In our study, we found lower levels of homocysteine in the diabetic subsets (12.5 Â± 3.25 vs. 21.1 Â± 9.65; p<0.0001). The correlation of diabetes and homocysteine has been debated. In some studies, the homocysteine levels in diabetic patients have been found to predict cardiovascular events strongly (4). However, other studies have shown low homocysteine levels in the diabetic populations, especially in the young, type 1 diabetics (13). The levels of homocysteine in diabetics are also influenced by their insulin concentrations, the therapy with insulin, and medications such as metformin and glitazones that can either raise or lower the homocysteine levels (14). In animal experiments, the plasma homocysteine levels were reduced in streptozotocin-induced diabetic rats and they were increased with the institution of insulin treatment (15).
Plasma homocysteine is now known to be an important vascular risk factor (4). In our study, we found a significant correlation of homocysteine with blood lipid levels (for cholesterol, r=0.34; for LDL r=0.45; p<0.05). This correlation, esp. with LDL was also shown in other studies (16).
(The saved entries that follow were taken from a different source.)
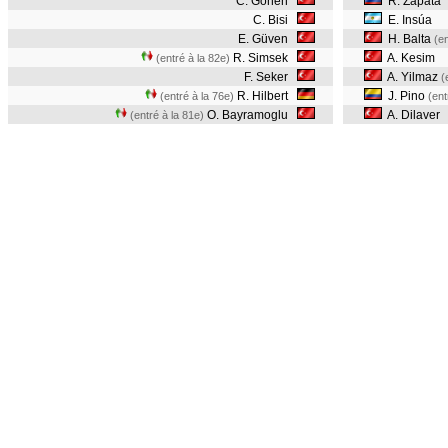
C. Gonen
R. Zapata
C. Bisi
E. Insúa
E. Güven
H. Balta
(en
R. Simsek
A. Kesim
(entré à la 82e)
F. Seker
A. Yilmaz
(
R. Hilbert
J. Pino
(entré à la 76e)
(ent
O. Bayramoglu
A. Dilaver
(entré à la 81e)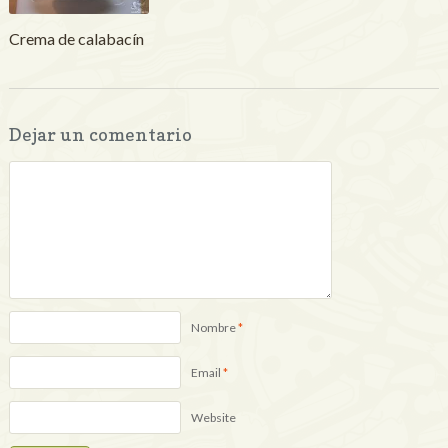
Crema de calabacín
Dejar un comentario
Nombre
*
Email
*
Website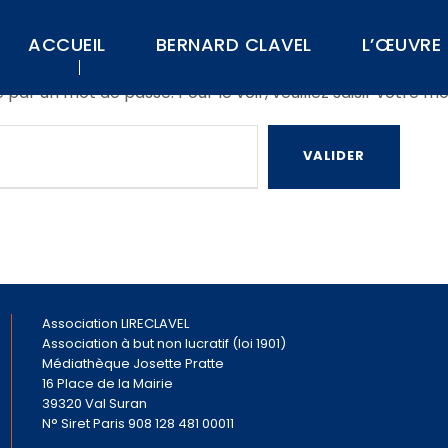
ACCUEIL
BERNARD CLAVEL
L’ŒUVRE
ar un mot de passe. Pour le voir, veuillez saisir votre m
Association LIRECLAVEL
Association à but non lucratif (loi 1901)
Médiathèque Josette Pratte
16 Place de la Mairie
39320 Val Suran
N° Siret Paris 908 128 481 00011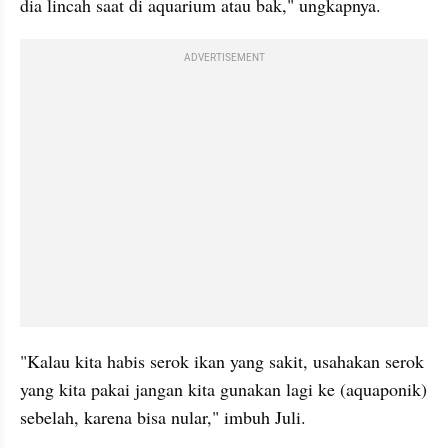
dia lincah saat di aquarium atau bak," ungkapnya. 
ADVERTISEMENT
"Kalau kita habis 
serok
 ikan yang sakit, usahakan 
serok
yang kita pakai jangan kita gunakan lagi ke (
aquaponik
) 
sebelah, karena bisa 
nular
," imbuh Juli. 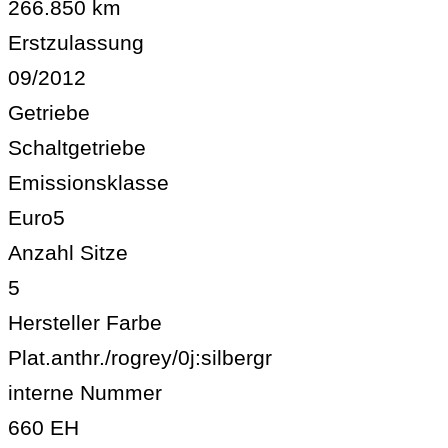
266.850 km
Erstzulassung
09/2012
Getriebe
Schaltgetriebe
Emissionsklasse
Euro5
Anzahl Sitze
5
Hersteller Farbe
Plat.anthr./rogrey/0j:silbergr
interne Nummer
660 EH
HsCRP levels are directly related to insulin resistance. This was reflected in the significant positive correlation of CRP with fasting and post-prandial blood sugar levels in our study (for FBS; r= 0.288; for PPBS, r=0.407). This correlation of CRP with insulin resistance and other components of the metabolic syndrome werealso documented in other studies (7). Another study from Germany has shown the correlation of factors like age, blood glucose and blood lipids with CRP and fibrinogen (17). In our study, age was correlated to the fibrinogen levels, with a marginal statistical significance (p=0.051).
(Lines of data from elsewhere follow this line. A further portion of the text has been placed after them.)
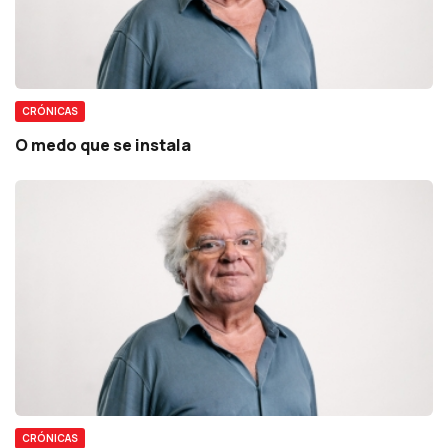
CRÓNICAS
O medo que se instala
CRÓNICAS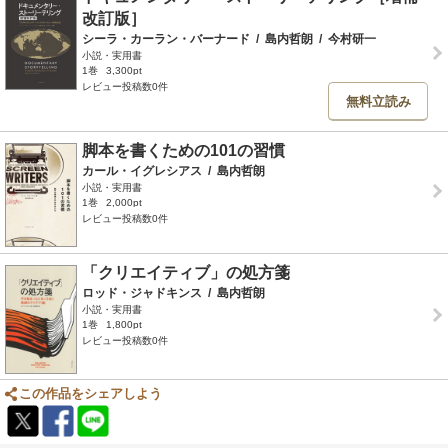
改訂版］
シーラ・カーラン・バーナード
/
島内哲朗
/
今村研一
小説・実用書
1巻
3,300pt
レビュー投稿数0件
無料立読み
脚本を書くための101の習慣
カール・イグレシアス
/
島内哲朗
小説・実用書
1巻
2,000pt
レビュー投稿数0件
「クリエイティブ」の処方箋
ロッド・ジャドキンス
/
島内哲朗
小説・実用書
1巻
1,800pt
レビュー投稿数0件
この作品をシェアしよう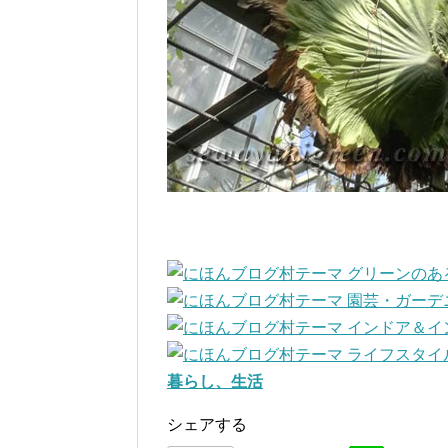
暮らし、生活
シェアする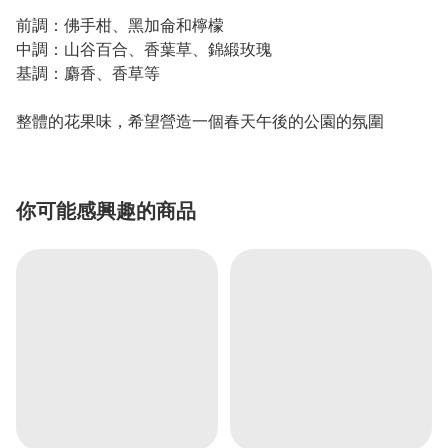
前調：佛手柑、黑加侖和檸檬
中調：山谷百合、香葉草
、
錦緞玫瑰
基調：麝香
、
香草等
整體的花果味，希望營造一個春天午後的公園的氛圍
你可能感興趣的商品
Blood pressure was also correlated to these new risk markers. Especially, with CRP, this correlation was very strong (18). In our study, hsCRP was significantly correlated only to SBP (r=0.21), but its correlation with SBP, DBP and pulse pressure all are known (18). Fibrinogen was also elevated significantly with respect to blood pressure in our study (for SBP, r=0.24; for DBP, r=0.278; p<0.05). Different studies have also found this link between hypertension and the fibrinogen levels, which is probably due to increased viscosity (19).
Since our study was cross sectional, it was limited in its ability to find out the relative importance of the above factors in risk stratification. For that, prospective studies with a relatively larger patient population are needed.
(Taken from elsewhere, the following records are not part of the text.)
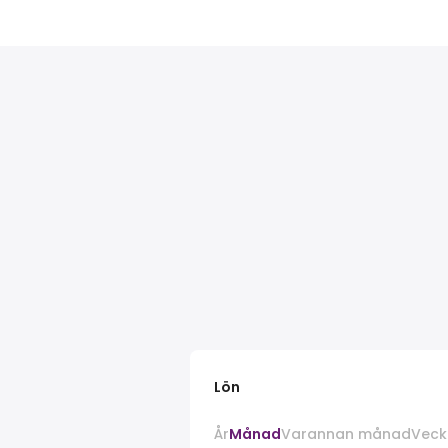
Lön
År
Månad
Varannan månad
Veck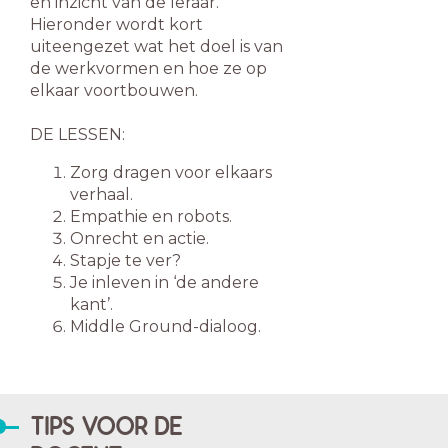
en inzicht van de leraar.
Hieronder wordt kort
uiteengezet wat het doel is van
de werkvormen en hoe ze op
elkaar voortbouwen.
DE LESSEN:
Zorg dragen voor elkaars
verhaal.
Empathie en robots.
Onrecht en actie.
Stapje te ver?
Je inleven in ‘de andere
kant’.
Middle Ground-dialoog.
TIPS VOOR DE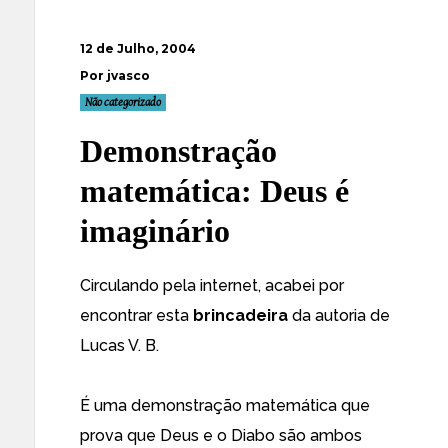
12 de Julho, 2004
Por jvasco
Não categorizado
Demonstração
matemática: Deus é
imaginário
Circulando pela internet, acabei por
encontrar esta
brincadeira
da autoria de
Lucas V. B.
É uma demonstração matemática que
prova que Deus e o Diabo são ambos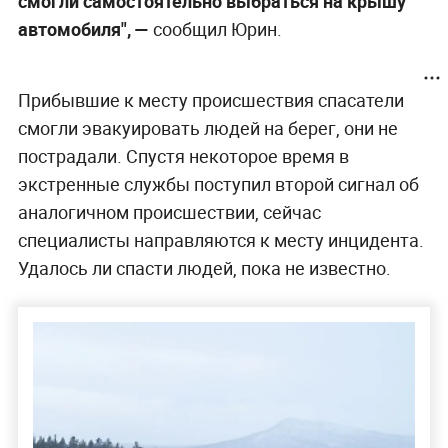
смогли самостоятельно выбраться на крышу
автомобиля", —
сообщил Юрин.
Прибывшие к месту происшествия спасатели
смогли эвакуировать людей на берег, они не
пострадали. Спустя некоторое время в
экстренные службы поступил второй сигнал об
аналогичном происшествии, сейчас
специалисты направляются к месту инцидента.
Удалось ли спасти людей, пока не известно.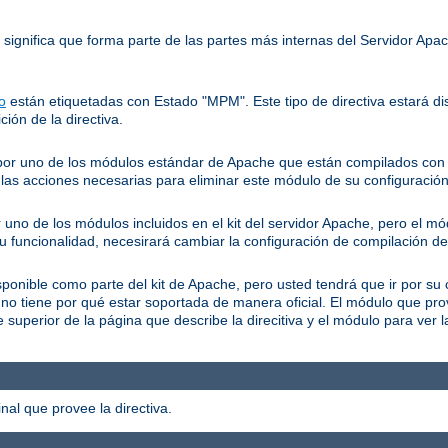
o significa que forma parte de las partes más internas del Servidor Ap
o
están etiquetadas con Estado "MPM". Este tipo de directiva estará dis
ción de la directiva.
a por uno de los módulos estándar de Apache que están compilados con e
as acciones necesarias para eliminar este módulo de su configuración
r uno de los módulos incluidos en el kit del servidor Apache, pero el m
su funcionalidad, necesirará cambiar la configuración de compilación de
isponible como parte del kit de Apache, pero usted tendrá que ir por su 
 no tiene por qué estar soportada de manera oficial. El módulo que pr
superior de la página que describe la direcitiva y el módulo para ver 
al que provee la directiva.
In this study, the diabetic patients with ischaemic stroke were found to have significantly higher levels of hsCRP and fibrinogen. These variables also correlated significantly with the vascular risk markers like age, blood pressure and blood glucose. For homocysteine, the non-diabetic subset was found to have a higher level. The actual impact of these newer risk factors needs to be assessed by doing larger prospective studies. However, this study shows that these newer risk factors can be measured in diabetic patients for a better risk prediction. Also, the need for better blood pressure and blood sugar control has to be emphasized. Plasma homocysteine may be an independent risk factor in non-diabetic ischaemic stroke patients and its measurement as a screening test needs further studies.
A proinflammatory state in diabetes predisposes to vascular events like stroke. The estimation of these new risk factors can help in better risk prediction in diabetic patients.